Tikkun Magazine, March/April 2010
The Lure of Love Divine
by Gary Dorrien
In 1948 philosopher Bertrand Russell and Jesuit philosopher Frederick Copleston conducted a famous BBC radio debate on the existence of God. Copleston contended that God's existence was provable, and Russell disagreed. But the two philosophers readily agreed that God, if God existed, would be "a supreme personal being, distinct from the world and creator of the world."
That was too easy, and typical. Philosophy of religion debates about God's existence often rush past the great question of what God might be, settling for positions about an assumed God. The traditions of theology that speak to me undercut any such assumption that the nature of divine reality is readily definable.
Augustine put it best, cautioning that anything that one understands is not God. The apophatic mystical tradition of Meister Eckhart, Jan Ruysbroeck, and Nicholas of Cusa powerfully insisted that all ways of positively naming and describing God are inadequate, even as the experience of God's wisdom in the divine Logos and love in the Spirit are central clues to the divine mystery. God is objectively definable only negatively, as that which God is not. The neo-Calvinist tradition of theology fashioned by Karl Barth got to a similar emphasis by a very different route, stressing the incomprehensible otherness of the veiled source of revelation. God is the Wholly Other mystery whose holiness is violated as soon as God acquires a name.
In much of the liberal tradition of theological reflection to which I belong, an overconfident attachment to Enlightenment rationalism and Romantic experientialism caused liberals to downplay negative theology and the sense of God as ineffable mystery. As long as liberals thought that Western modernity was saving the world, most of them had little use for mysticism and mystery, and for decades they treated the Barthian revolt against liberalism as a reactionary throwback.
Much of liberal theology took the post-Kantian transcendentalist or Hegelian options of construing the great "I AM" of Exodus 3:14 as a sign of the identity of thought and being. Self-knowing Spirit arises through the dialectical realization and necessary movement of consciousness in its immediacy. Spirit empties itself into the world of sensuous particularity in its creation of the world as an experience of itself, creating a world by becoming an other to itself. God's self-consciousness knows itself in human knowing; reality is precisely the self-thinking of Spirit.
This tradition of transcendental idealism, epitomized in Hegel and F. W. J. Schelling and reformulated by Paul Tillich, remains a deep wellspring in liberal theology and in me. It (excluding Tillich) belongs to a broader tradition of process thought that includes Heraclitus, Theravada Buddhism, William James, Alfred North Whitehead, Charles Hartshorne, and modern process theology. Becoming, event, and relatedness are fundamental categories of understanding in process thought. Events are the fundamental things, the immanent movement of creativity itself. God is the lure of love divine for creative transformation and the flourishing of life.
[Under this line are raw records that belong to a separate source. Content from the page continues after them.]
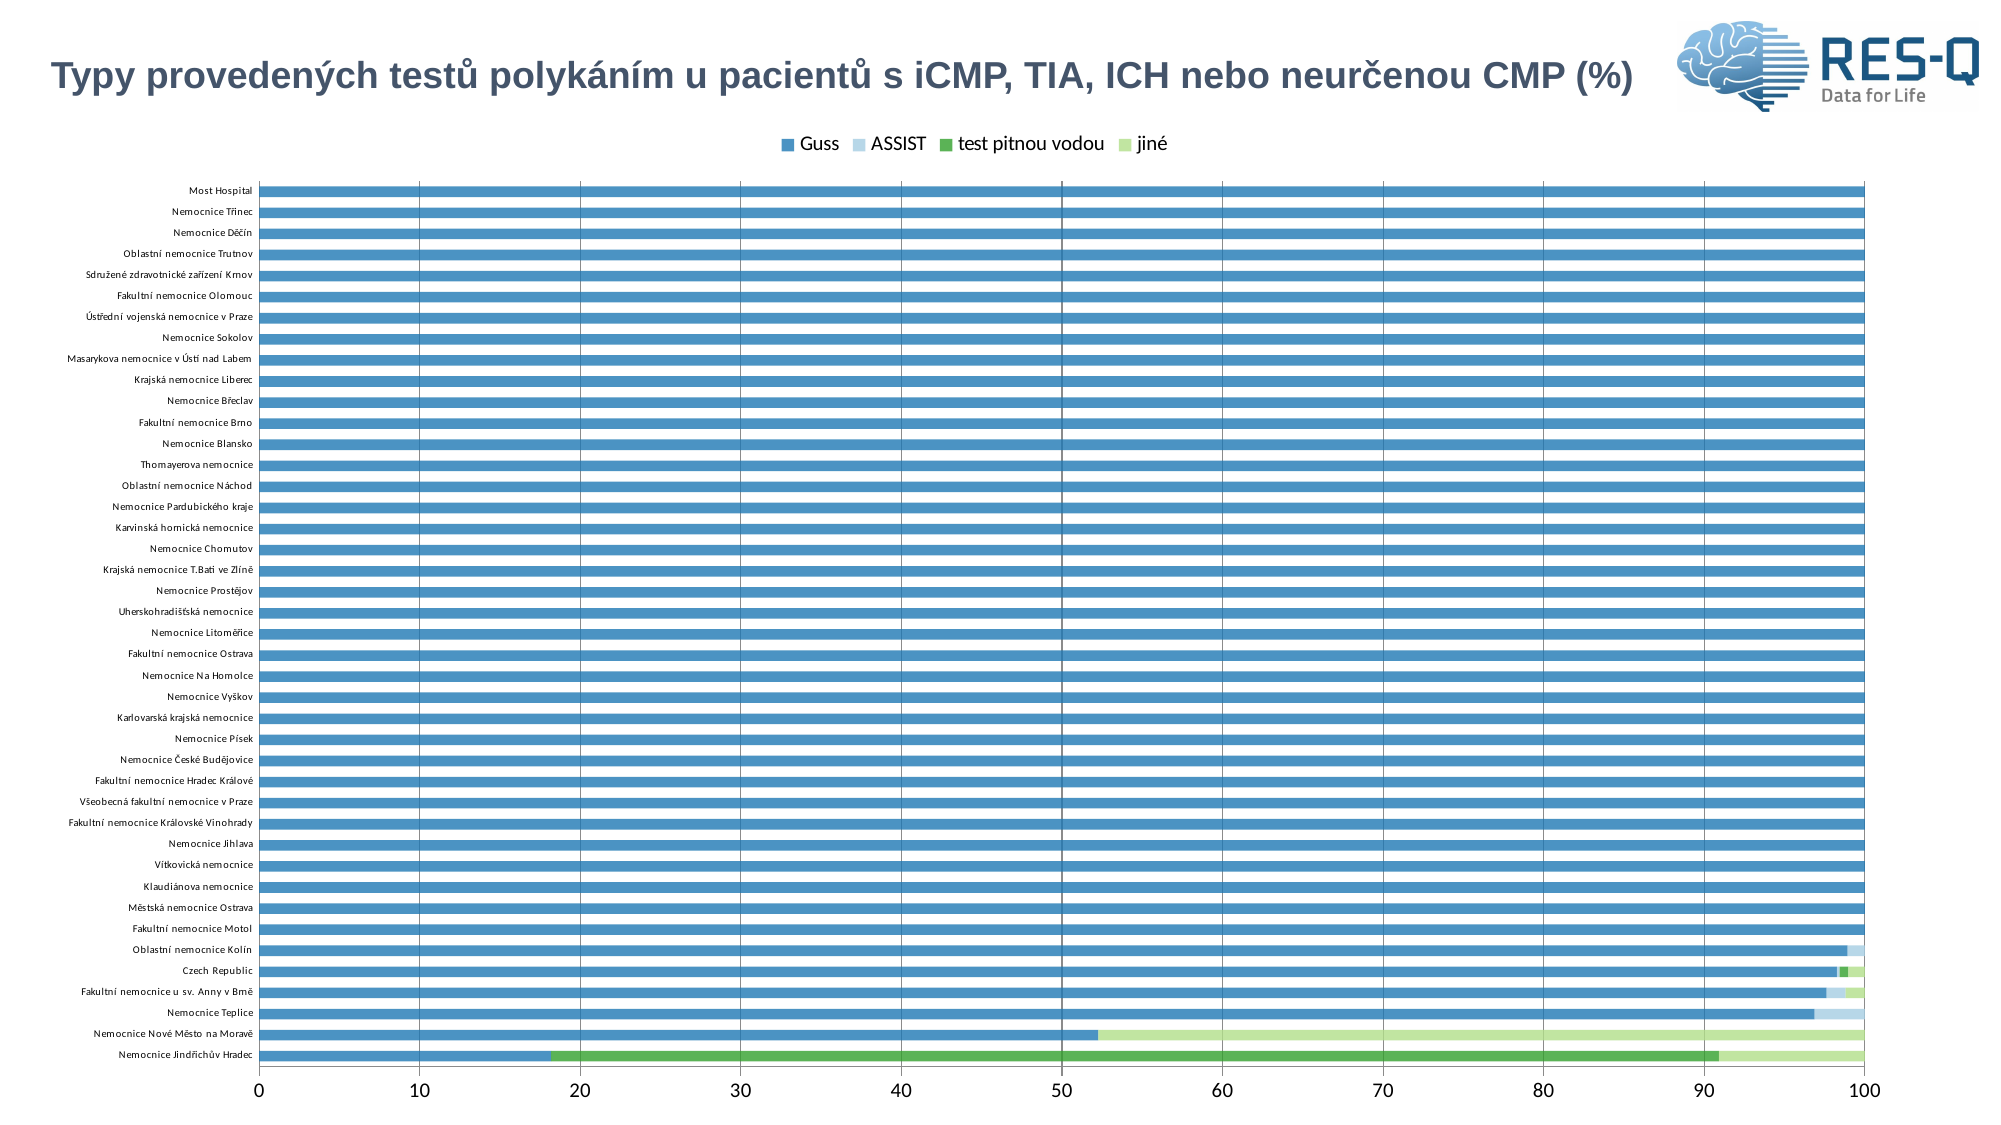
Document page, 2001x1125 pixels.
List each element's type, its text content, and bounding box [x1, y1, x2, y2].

title Typy provedených testů polykáním u pacientů s iCMP, TIA, ICH nebo neurčenou CMP (%) [35, 22, 1678, 118]
picture [1677, 21, 1979, 112]
chart [29, 118, 1920, 1122]
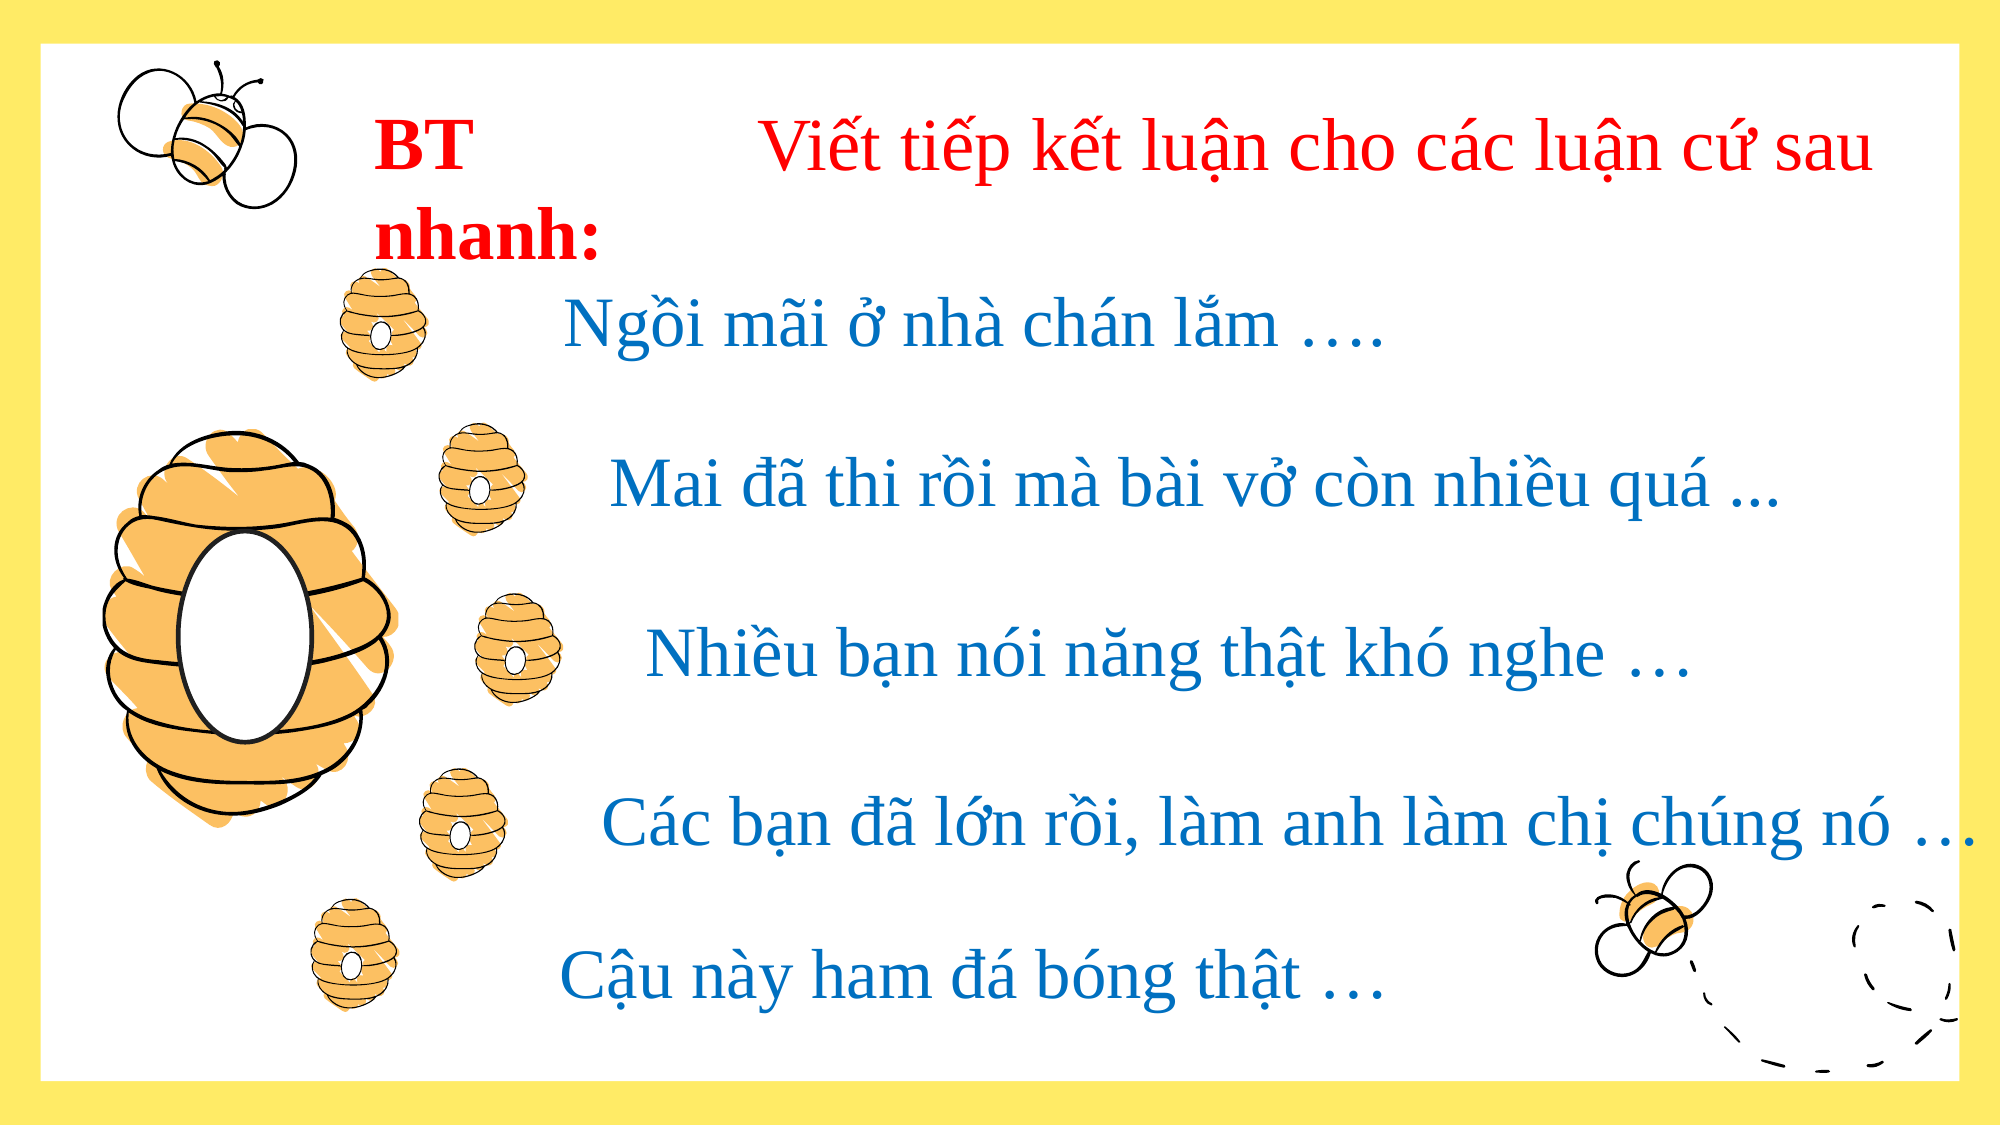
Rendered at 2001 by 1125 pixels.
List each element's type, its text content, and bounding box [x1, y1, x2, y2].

text_box Các bạn đã lớn rồi, làm anh làm chị chúng nó … [1990, 767, 2000, 868]
text_box Nhiều bạn nói năng thật khó nghe … [631, 597, 1782, 698]
picture [1594, 739, 1990, 1073]
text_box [102, 429, 399, 829]
text_box Cậu này ham đá bóng thật … [544, 920, 1462, 1020]
picture [116, 59, 298, 210]
text_box Mai đã thi rồi mà bài vở còn nhiều quá ... [594, 428, 2000, 528]
picture [419, 767, 509, 882]
text_box Ngồi mãi ở nhà chán lắm …. [549, 268, 1516, 369]
text_box Viết tiếp kết luận cho các luận cứ sau [742, 88, 1927, 194]
picture [310, 898, 400, 1013]
picture [339, 268, 429, 382]
text_box BT nhanh: [359, 86, 732, 282]
text_box Các bạn đã lớn rồi, làm anh làm chị chúng nó … [587, 767, 1594, 868]
picture [474, 592, 564, 707]
picture [438, 422, 528, 537]
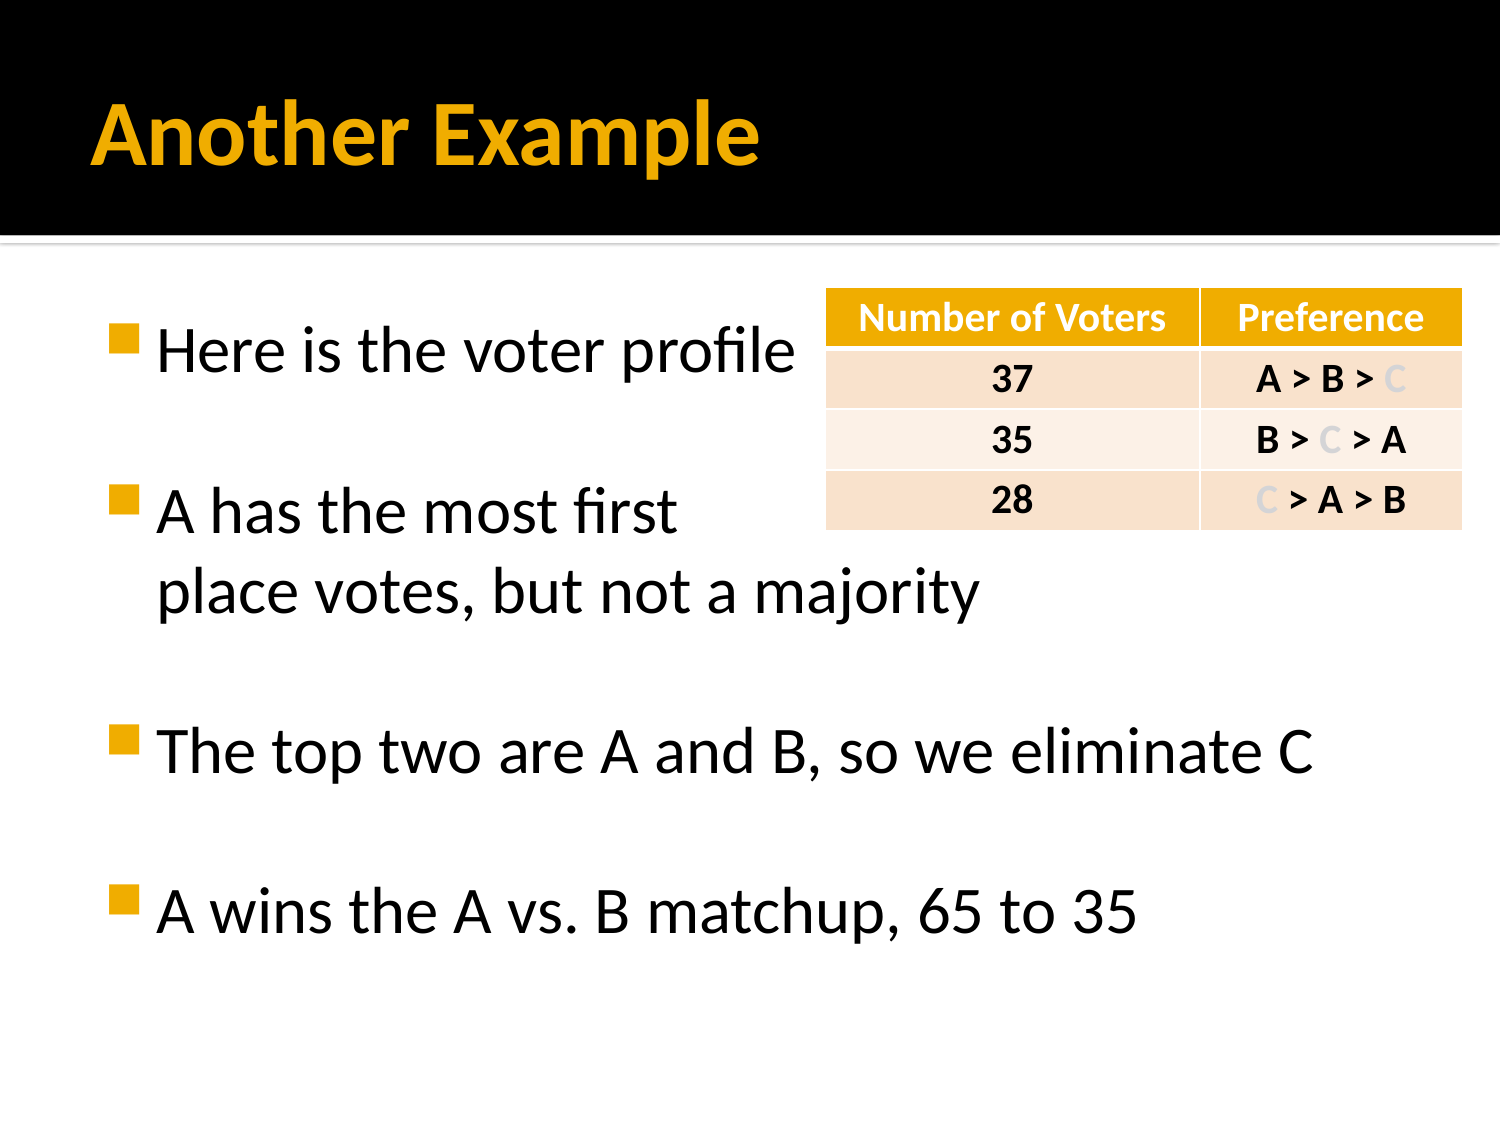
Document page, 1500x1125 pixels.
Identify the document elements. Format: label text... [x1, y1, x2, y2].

This is the first of three "God is" affirmations that I want to make. My life would be less complicated if I could just leave it there. But every word of this sentence must be qualified by apophatic caution, and unlike much of Whiteheadian theology, I do not believe that God and creativity compete for space, or that being-language necessarily goes with atemporal cosmology, or that the futurity of Jewish and Christian faith is built into the nature of things. God may be in process, but God must not be subject to process; otherwise God would be subject to passage. God is the creative power of being that makes possible the process of becoming, the dynamic Ultimate power transcending contingency and temporality. As Michael Wyschogrod aptly observes, process thought has a pronounced tendency to diminish the ethical import of Jewish faith by naturalizing it, turning the divine promise of an ethical futurity into something embedded in creation.
Above all, the crucial test of creative transformation is the keynote of all liberation theologies: the focus on overthrowing structures of domination and oppression. Liberation theology changed the subject to the liberation of oppressed peoples from oppression and dependency. Oppression is multifaceted, concrete, and particular. It does not reduce to concerns about the fair distribution of things, nor is it best approached within a universal theory of justice. Racism, sexism, exploitation, cultural imperialism, violence, and exclusion involve social structures and relations that include, but also transcend, problems of distributive justice. Thus, creative transformation is about overthrowing specific forms of domination and oppression, and God is the partisan, liberating power of the oppressed in their struggle for justice.
Gary Dorrien is the Reinhold Niebuhr Professor of Social Ethics at Union Theological Seminary and professor of religion at Columbia University. His books include the three-volume series, The Making of American Liberal Theology, widely praised as the definitive work in the field.